# Recurrence on partial orders

Let $$P_n$$ denote the number of partial orders on $$n$$ elements.

A partial order is a relation that is reflexive, anti-symmetric and transitive.

$$P_n$$ is known for $$n; 0\leq n\leq 18$$. See On-line Encyclopedia of Integer Sequences. I have seen other combinatorial sequences which can be computed recursively from previous terms. For example this somewhat related sequence. Is there a way to do this with the number of partial orders?

Can I get $$P_{19}$$ from the available values of $$P_n$$? How?

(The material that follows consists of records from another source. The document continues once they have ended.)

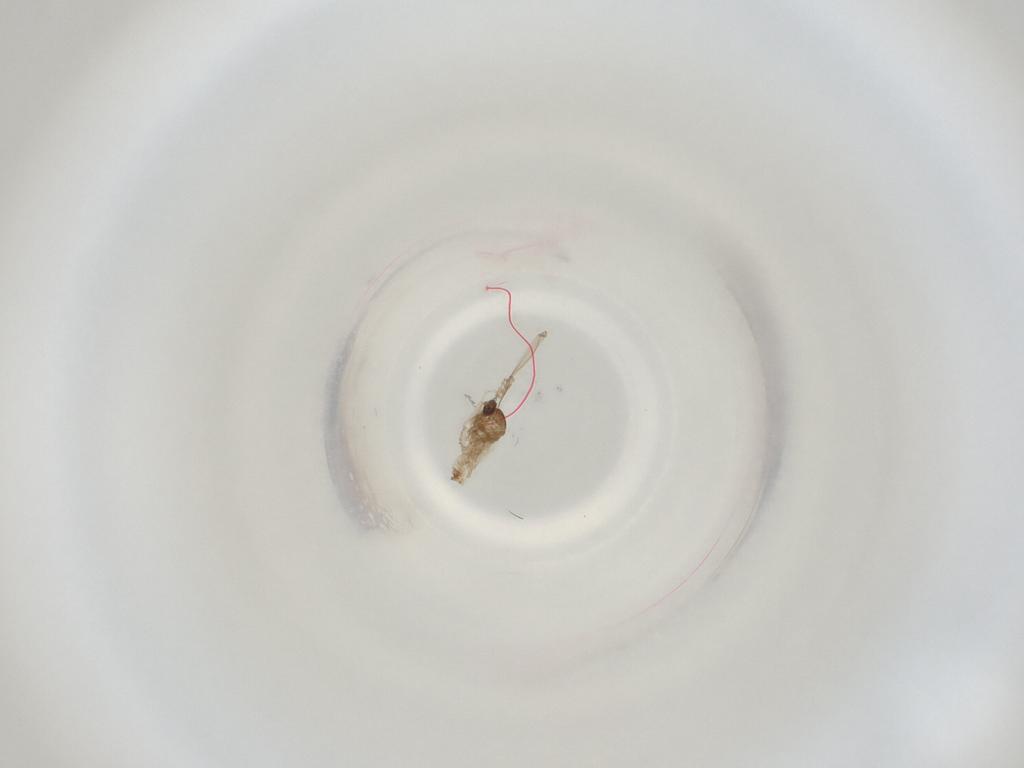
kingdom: Animalia
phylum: Arthropoda
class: Insecta
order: Diptera
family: Cecidomyiidae
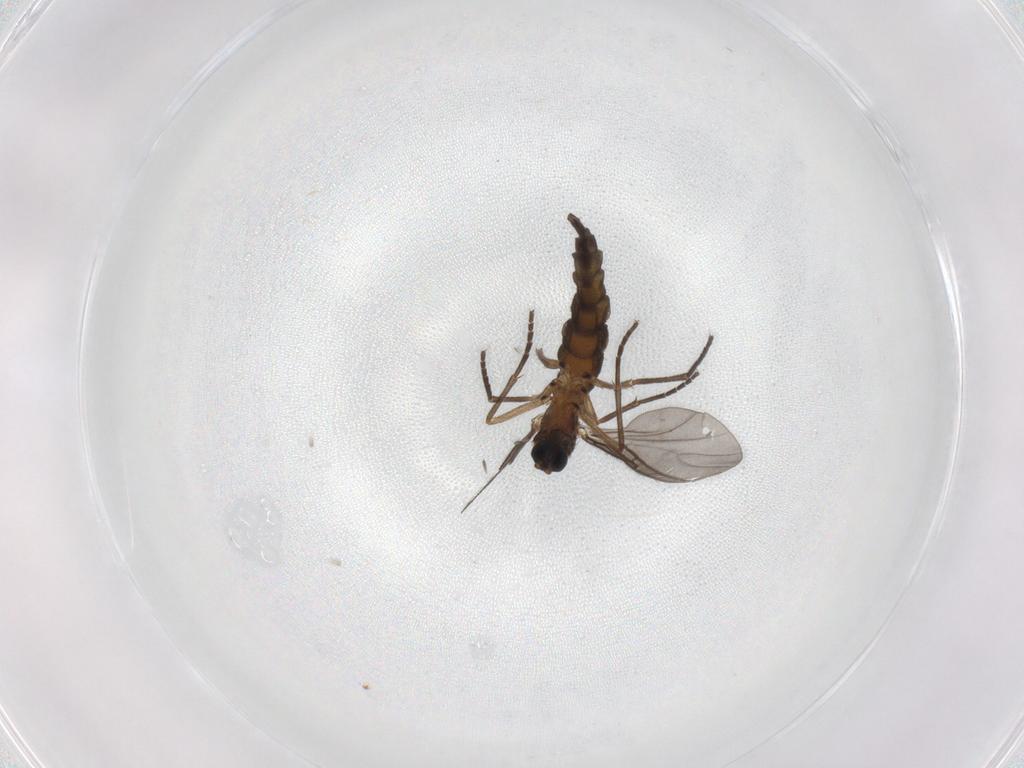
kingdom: Animalia
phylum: Arthropoda
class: Insecta
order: Diptera
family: Sciaridae
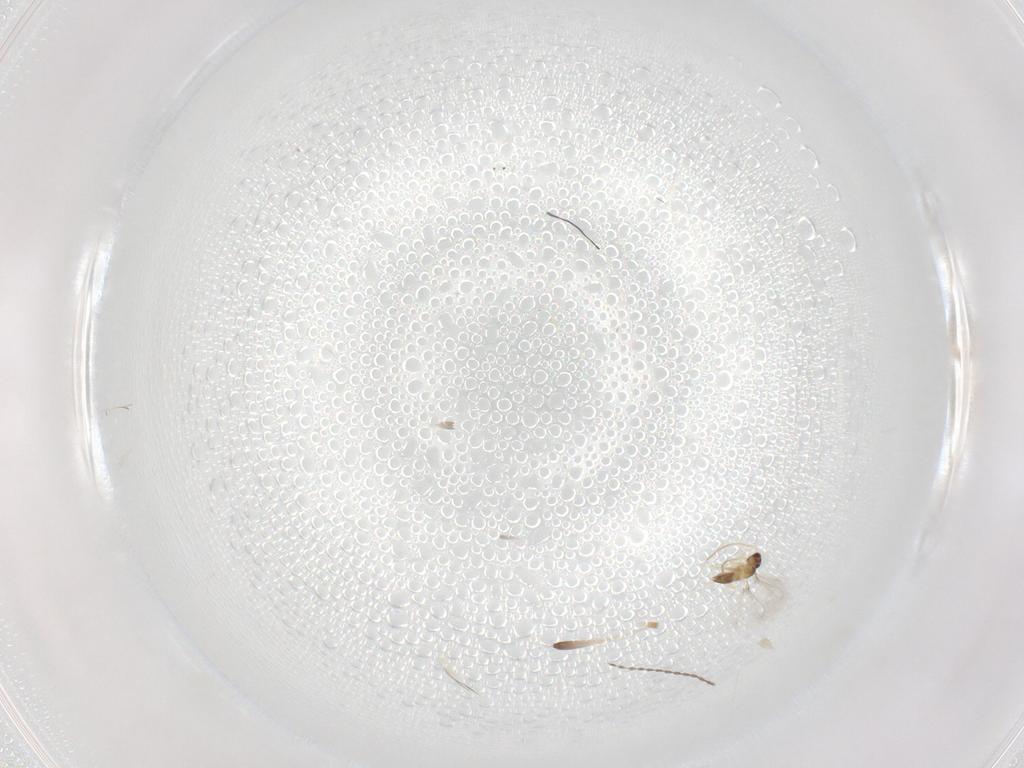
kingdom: Animalia
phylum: Arthropoda
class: Insecta
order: Hymenoptera
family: Mymaridae
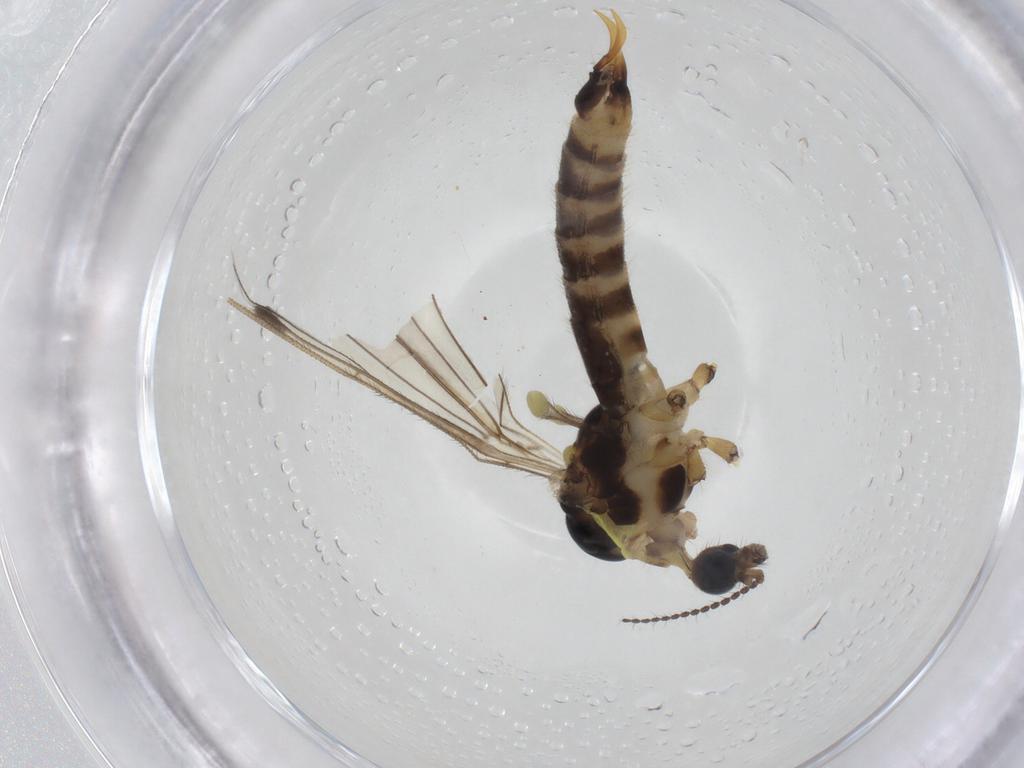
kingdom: Animalia
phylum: Arthropoda
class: Insecta
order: Diptera
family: Limoniidae
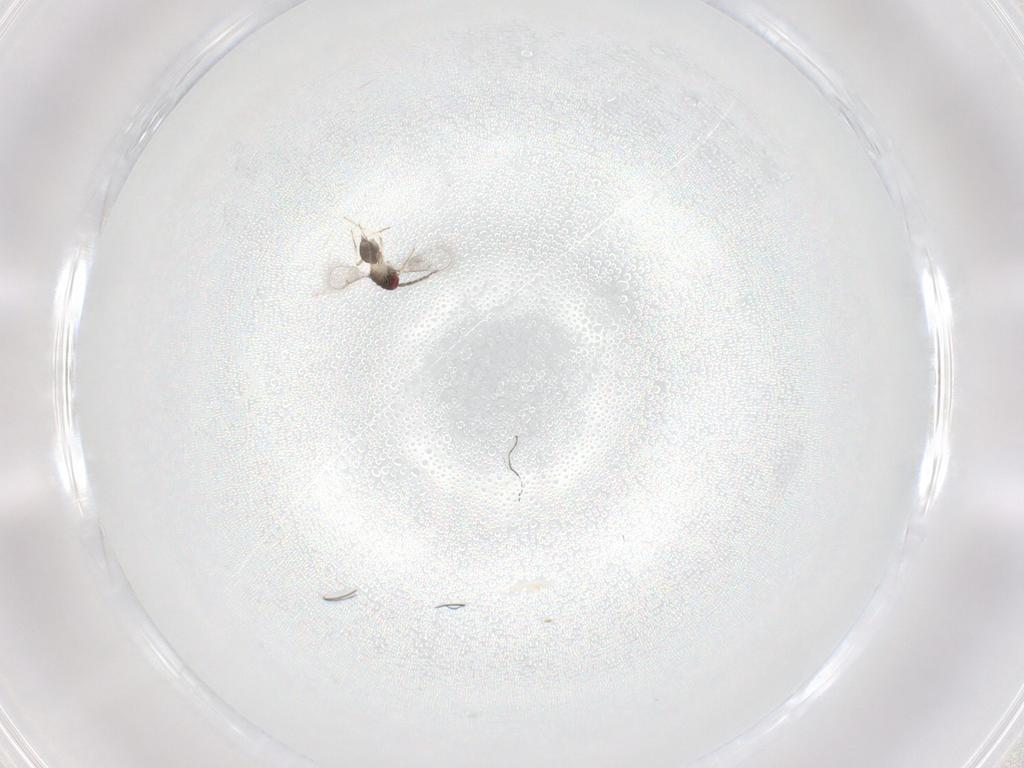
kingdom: Animalia
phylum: Arthropoda
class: Insecta
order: Hymenoptera
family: Eulophidae
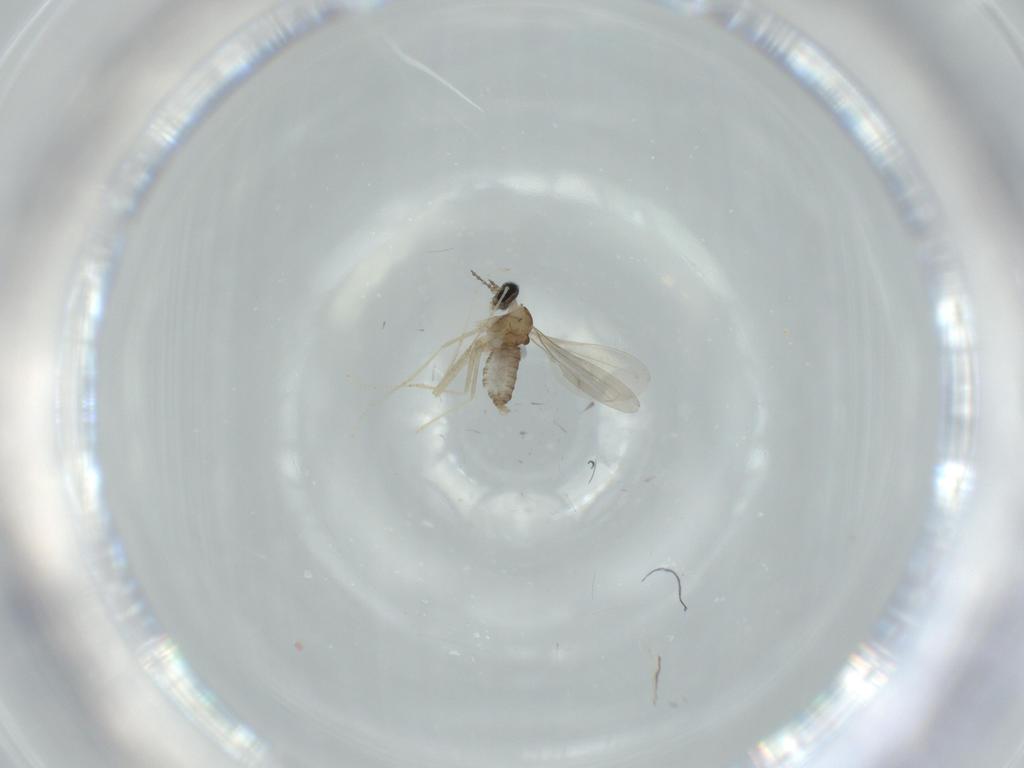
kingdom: Animalia
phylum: Arthropoda
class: Insecta
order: Diptera
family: Cecidomyiidae
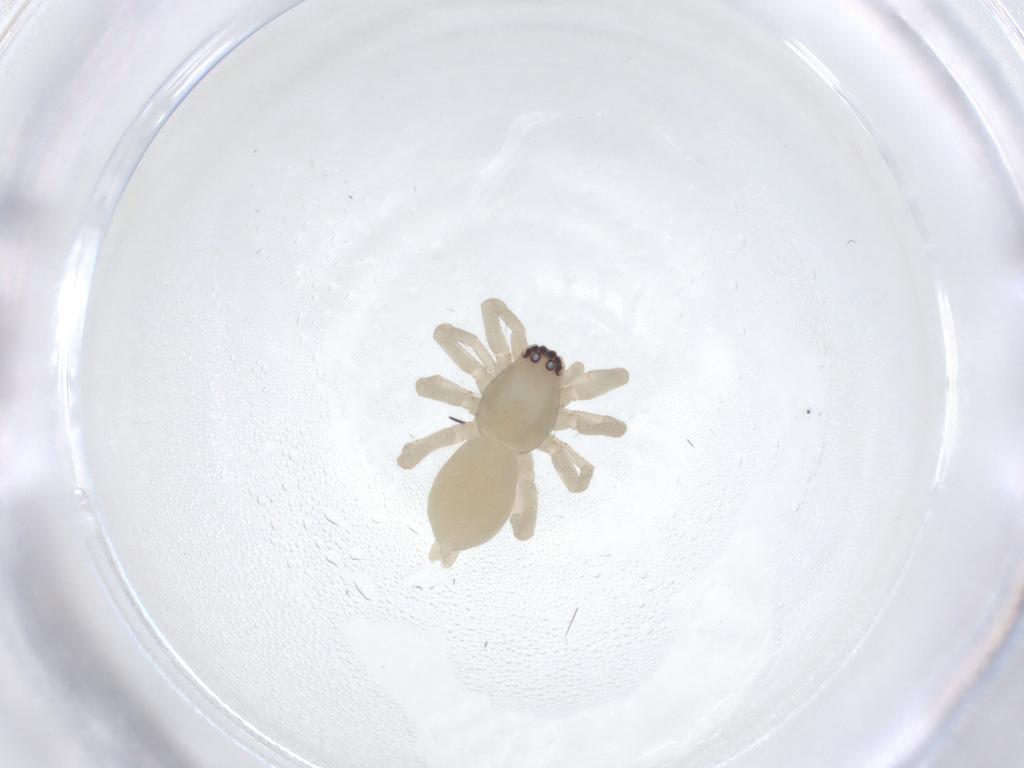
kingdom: Animalia
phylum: Arthropoda
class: Arachnida
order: Araneae
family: Clubionidae
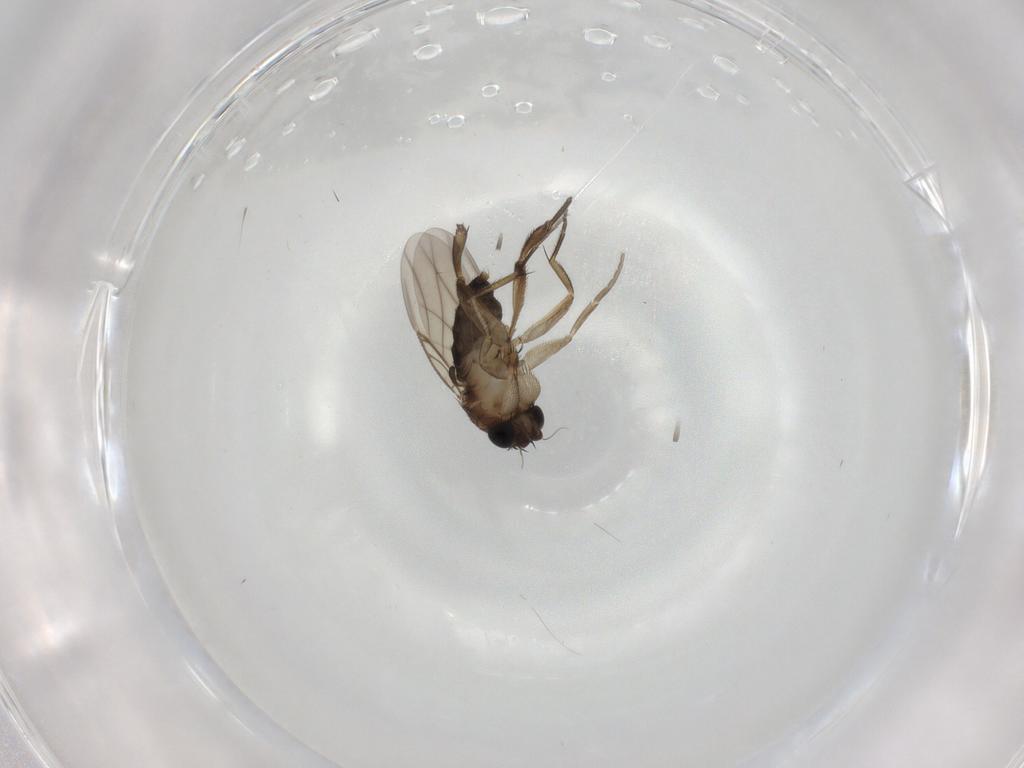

• I note that there is a meta thread concerning this question, in particular, whether or not it should be deleted: math.meta.stackexchange.com/questions/34175/… Oct 7, 2021 at 8:32
• I think that adding the link to OEIS is very relevant here. It unambiguously implies that this is a difficult open problem. True, this is anything but the most lucid of questions, but the OP seems to be gone. Oct 9, 2021 at 11:31
• Note : Had voted to delete this question prior to the undeletion and edit : agree with both nature of context rewrite as well as reopening as it stands. The question is now open. Oct 9, 2021 at 16:44

No recurrence is known that would allow you to take just the numbers $$P_1,\ldots,P_{18}$$ and calculate $$P_{19}$$.
This does not lead to a simple recurrence on $$P_n$$ because different $$n$$-element partial orders will in general have different numbers of such extensions into $$(n+1)$$-element partial orders. You can observe this already going from $$P_2=3$$ to $$P_3=19$$. One of the 2-element orders extends to seven 3-element orders, but two of them extend to six each, for a total of $$7+6+6=19$$. In a nutshell, you end up applying the rule of sum instead of the rule of product. (There are some nontrivial things for making it faster; see the B&M paper.)
So how to calculate $$P_{19}$$? Either spend perhaps $$100\,000$$ cpu years with the best algorithm currently known, or invent a better one.